5A_590/2016 vom 12. Oktober 2017
 
 
Regeste
 
Art. 260a Abs. 1 ZGB; Art. 260b Abs. 1 ZGB i.V.m. Art. 296 ZPO; Aktivlegitimation zur Anfechtung einer Kindesanerkennung; Beweisfragen im Abstammungsprozess.
 
Beweis, insbesondere durch DNA-Gutachten, dass der Anerkennende nicht der Vater des Kindes ist. Zulässigkeit und Voraussetzungen einer zwangsweisen Durchsetzung der gerichtlich angeordneten DNA-Begutachtung (E. 5 und 6).
 
 
Sachverhalt
 
BGE 143 III 624 (625)A. (1952, Schweizer Bürger) und C.B. (Jahrgang 1981, kosovarische Staatsangehörige) heirateten 2004 im Kosovo. Die Ehefrau reiste darauf in die Schweiz ein und erhielt die Niederlassungsbewilligung. Mit Urteil vom 2. Februar 2010 wurde die (kinderlose) Ehe geschieden. C.B. gebar im September 2010 den Knaben B.B, den A. beim Zivilstandsamt Winterthur als sein Kind anerkannte. B.B. erhielt das Bürgerrecht des Vaters von Flums-Dorf.
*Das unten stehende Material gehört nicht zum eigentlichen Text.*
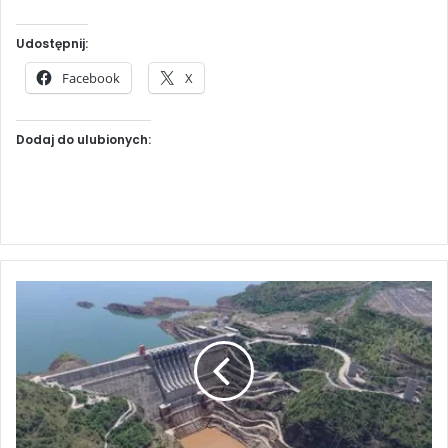
Udostępnij:
Facebook
X
Dodaj do ulubionych:
E
t
i
o
p
i
a
u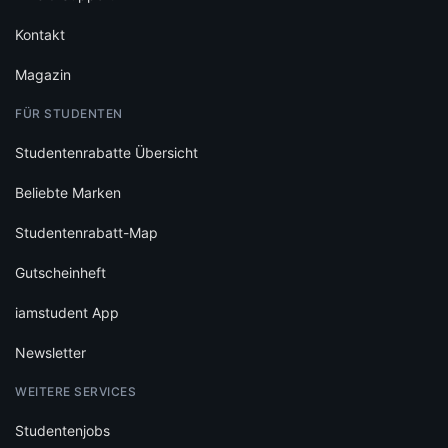
Kontakt
Magazin
FÜR STUDENTEN
Studentenrabatte Übersicht
Beliebte Marken
Studentenrabatt-Map
Gutscheinheft
iamstudent App
Newsletter
WEITERE SERVICES
Studentenjobs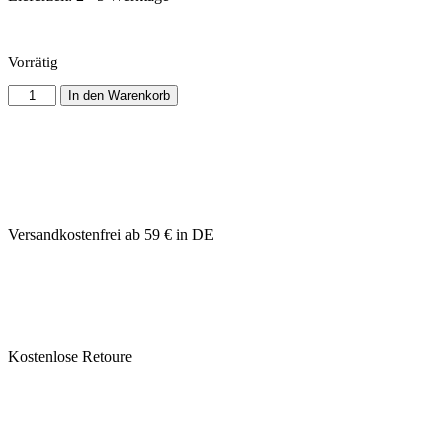
Vorrätig
In den Warenkorb
Versandkostenfrei ab 59 € in DE
Kostenlose Retoure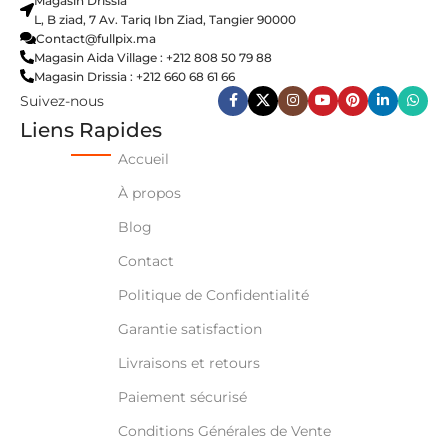
Magasin Drissia
L, B ziad, 7 Av. Tariq Ibn Ziad, Tangier 90000
Contact@fullpix.ma
Magasin Aida Village : +212 808 50 79 88
Magasin Drissia : +212 660 68 61 66
Suivez-nous
Liens Rapides
Accueil
À propos
Blog
Contact
Politique de Confidentialité
Garantie satisfaction
Livraisons et retours
Paiement sécurisé
Conditions Générales de Vente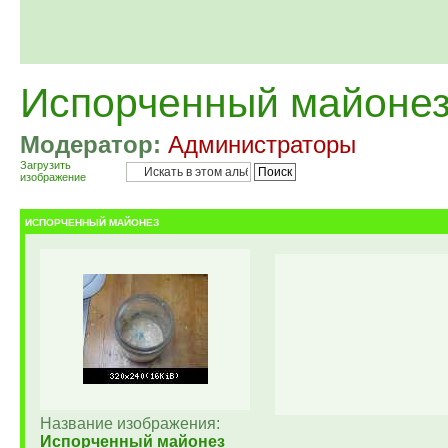
Испорченный майоне
Модератор:
Администраторы
Загрузить
изображение
ИСПОРЧЕННЫЙ МАЙОНЕЗ
Название изображения:
Испорченный майонез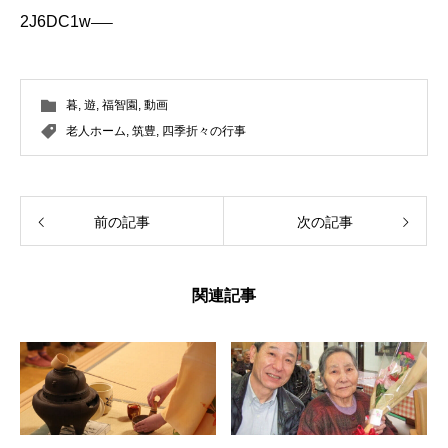
2J6DC1w
—–
暮
,
遊
,
福智園
,
動画
老人ホーム
,
筑豊
,
四季折々の行事
前の記事
次の記事
関連記事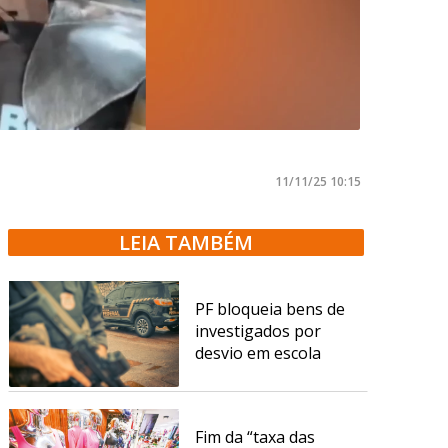
11/11/25 10:15
LEIA TAMBÉM
PF bloqueia bens de
investigados por
desvio em escola
Fim da “taxa das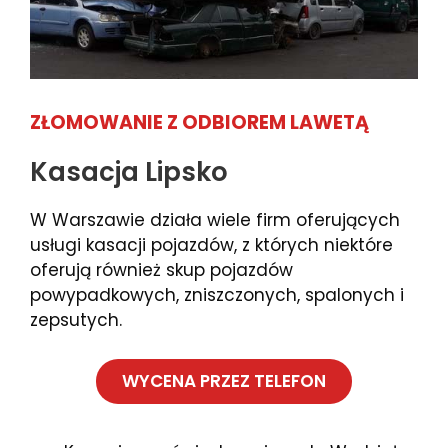
ZŁOMOWANIE Z ODBIOREM LAWETĄ
Kasacja Lipsko
W Warszawie działa wiele firm oferujących
usługi kasacji pojazdów, z których niektóre
oferują również skup pojazdów
powypadkowych, zniszczonych, spalonych i
zepsutych.
WYCENA PRZEZ TELEFON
Mit Verfügung vom 8. August 2011 widerrief das Migrationsamt die Niederlassungsbewilligung von C.B. Die dagegen eingelegten kantonalen Rechtsmittel blieben erfolglos, doch hiess das Bundesgericht die Beschwerde von C.B. gut. Es bejahte zwar das Vorliegen einer Scheinehe und damit eines Grundes für den Widerruf der Niederlassungsbewilligung, beliess C.B. aber das Aufenthaltsrecht, weil ihr Sohn B.B. als Schweizer Bürger gilt, solange keine erfolgreiche Anfechtung der Vaterschaftsanerkennung stattgefunden hat, und weil keine Gründe dafür bestanden, C.B. als sorgeberechtigter Mutter eines Schweizer Kindes die Anwesenheit zu verweigern (Urteil 2C_303/2013 vom 13. März 2014). Während des ausländerrechtlichen Verfahrens ersuchten C.B. und A. das Zivilstandsamt um BGE 143 III 624 (625) BGE 143 III 624 (626) Durchführung des Vorbereitungsverfahrens für eine erneute Eheschliessung. Das Zivilstandsamt verweigerte seine Mitwirkung am Eheschliessungsverfahren. Die dagegen eingelegten kantonalen Rechtsmittel blieben erfolglos. Zuletzt wies das Bundesgericht eine Beschwerde ab, soweit darauf eingetreten werden konnte (Urteil 5A_30/2014 vom 15. April 2014).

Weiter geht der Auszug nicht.